Dear All,
Hope you are well. I used tradeSeq
for my monocle3 object to find DEG of various lineage along trajectory. Output provides gene names, waldStat
, pvalue
and meanLogFC
. This is my first time doing tradeSeq. Therefore, I am wondering whether p-value here referred adjust-pvalue? How to know which genes are up- and down-regulated.
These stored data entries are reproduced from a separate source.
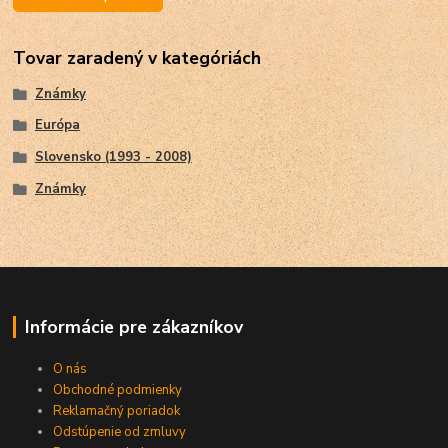
Tovar zaradený v kategóriách
Známky
Európa
Slovensko (1993 - 2008)
Známky
Informácie pre zákazníkov
O nás
Obchodné podmienky
Reklamačný poriadok
Odstúpenie od zmluvy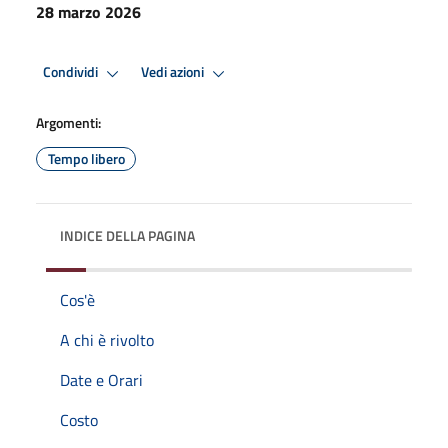
28 marzo 2026
Condividi
Vedi azioni
Argomenti:
Tempo libero
INDICE DELLA PAGINA
Cos'è
A chi è rivolto
Date e Orari
Costo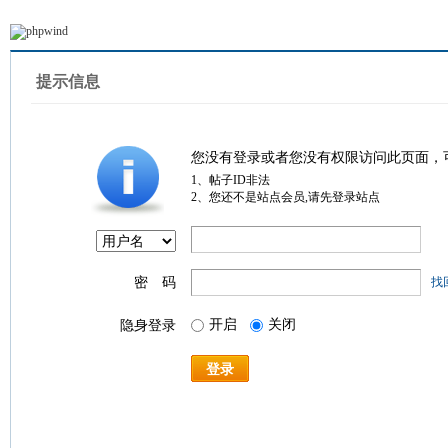
提示信息
您没有登录或者您没有权限访问此页面，
1、帖子ID非法
2、您还不是站点会员,请先登录站点
密 码
找
开启
关闭
隐身登录
登录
Less than 1 is down or greater than 1 is up? because I did not see any negative meanLogFC in my tradeSeq output at all. Hope you could help review and give me some answers. Here are my tradeSeq R script! Could you help review whether my script is right. Many thanks beforehand !
BiocManager::install(c("tradeSeq", "SingleCellExperiment", "slingshot"))
library(tradeSeq)
library(SingleCellExperiment)
library(slingshot)
#pseudotime obj
# Extract pseudotime and assume uniform cell weights
pseudotime <- as.numeric(pseudotime(cds_second))
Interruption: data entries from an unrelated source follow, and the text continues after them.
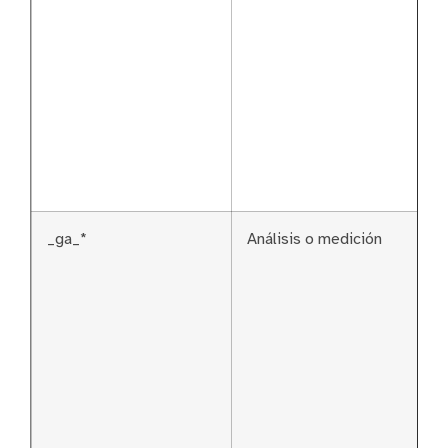
_ga_*
Análisis o medición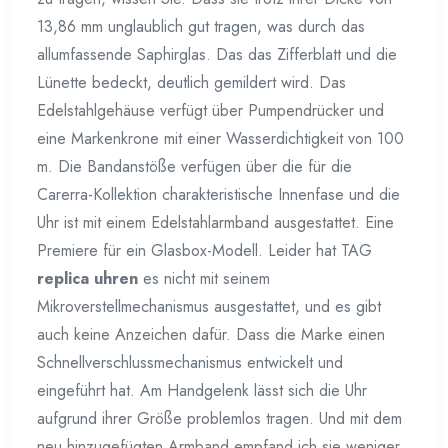
13,86 mm unglaublich gut tragen, was durch das
allumfassende Saphirglas. Das das Zifferblatt und die
Lünette bedeckt, deutlich gemildert wird. Das
Edelstahlgehäuse verfügt über Pumpendrücker und
eine Markenkrone mit einer Wasserdichtigkeit von 100
m. Die Bandanstöße verfügen über die für die
Carerra-Kollektion charakteristische Innenfase und die
Uhr ist mit einem Edelstahlarmband ausgestattet. Eine
Premiere für ein Glasbox-Modell. Leider hat TAG
replica uhren
es nicht mit seinem
Mikroverstellmechanismus ausgestattet, und es gibt
auch keine Anzeichen dafür. Dass die Marke einen
Schnellverschlussmechanismus entwickelt und
eingeführt hat. Am Handgelenk lässt sich die Uhr
aufgrund ihrer Größe problemlos tragen. Und mit dem
neu hinzugefügten Armband empfand ich sie weniger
cellWeights <- matrix(1, ncol = 1, nrow = length(pseudotime))
# Create SingleCellExperiment object
sce <- SingleCellExperiment(assays = list(counts = counts(cds_second)))
colData(sce)$pseudotime <- pseudotime
colData(sce)$cellWeights <- cellWeights
# Fit the GAM
sce <- fitGAM(counts = counts(sce), pseudotime = pseudotime, cellWeights = cellWeights)
# Perform differential expression testing as a function of pseudotime!
diffExpr <- associationTest(sce)
diffExpr_omitna<- na.omit(diffExpr)
significant_genes <- rownames(diffExpr)[which(diffExpr$pvalue < 0.05)]
#filter significant genes
second_deg_pseudo<- diffExpr_omitna %>% filter(pvalue < 0.05)
write.csv(second_deg_pseudo, file = "second_deg_pseudo.csv")
# View significant genes
print(significant_genes)
Kind Regards,
Synat
Use code formatting only for appropriate code, variable names, col/row names etc., not for emphasis. I've fixed your post this time.
Thanks, Ram. Ill follow your instruction next time. Do you have any idea with my question?
N I don't - it's not my area of expertise.